Convolution tensor decomposition for efficient high-resolution solutions to the Allen-Cahn equation

TL;DR

This paper introduces a convolution tensor decomposition method combined with a stabilized semi-implicit scheme to efficiently solve high-resolution Allen-Cahn equations, significantly reducing computational costs for complex microstructure simulations.

Contribution

The paper develops a novel convolution tensor decomposition framework with an adaptive algorithm for efficient, high-resolution solutions to the Allen-Cahn equation, enabling large time steps and substantial speedups.

Findings

Achieved orders-of-magnitude speedups over finite element methods.

Successfully applied to 2D and 3D high-resolution problems.
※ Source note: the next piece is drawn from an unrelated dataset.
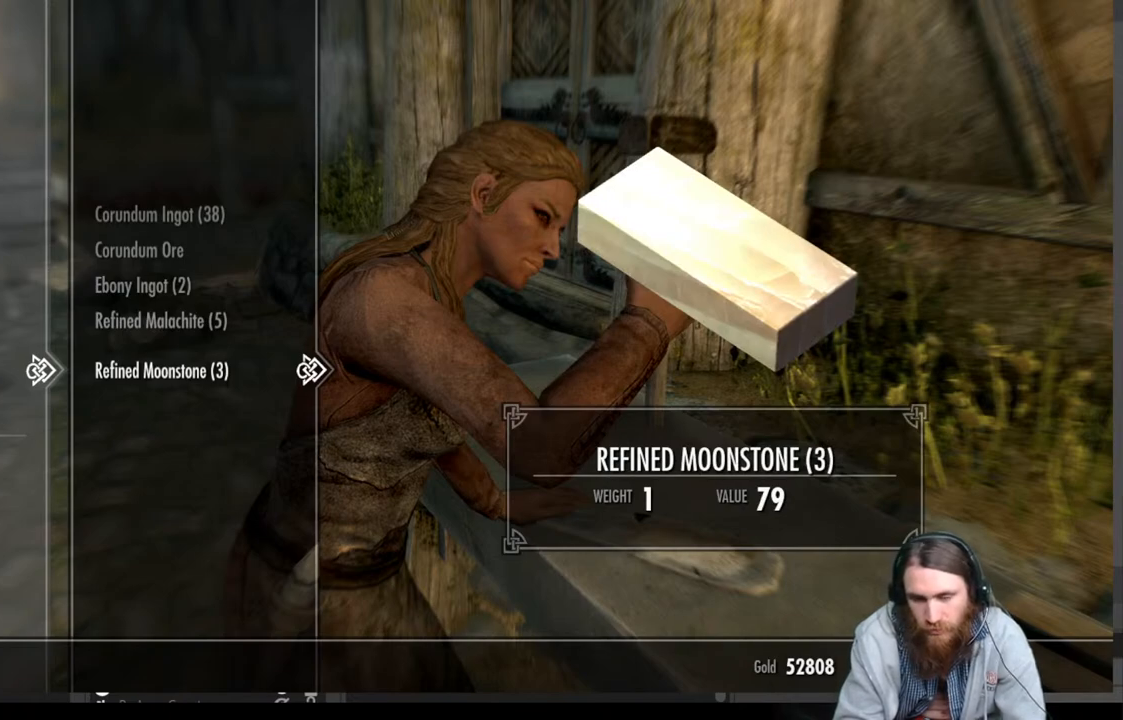
{"buttons": [], "left_stick": "center", "right_stick": "center", "events": []}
Enabled large time increments without violating energy laws.

Abstract

This paper presents a convolution tensor decomposition based model reduction method for solving the Allen-Cahn equation. The Allen-Cahn equation is usually used to characterize phase separation or the motion of anti-phase boundaries in materials. Its solution is time-consuming when high-resolution meshes and large time scale integration are involved. To resolve these issues, the convolution tensor decomposition method is developed, in conjunction with a stabilized semi-implicit scheme for time integration. The development enables a powerful computational framework for high-resolution solutions of Allen-Cahn problems, and allows the use of relatively large time increments for time integration without violating the discrete energy law. To further improve the efficiency and robustness of the method, an adaptive algorithm is also proposed. Numerical examples have confirmed the efficiency of the method in both 2D and 3D problems. Orders-of-magnitude speedups were obtained with the method for high-resolution problems, compared to the finite element method. The proposed computational framework opens numerous opportunities for simulating complex microstructure formation in materials on large-volume high-resolution meshes at a deeply reduced computational cost.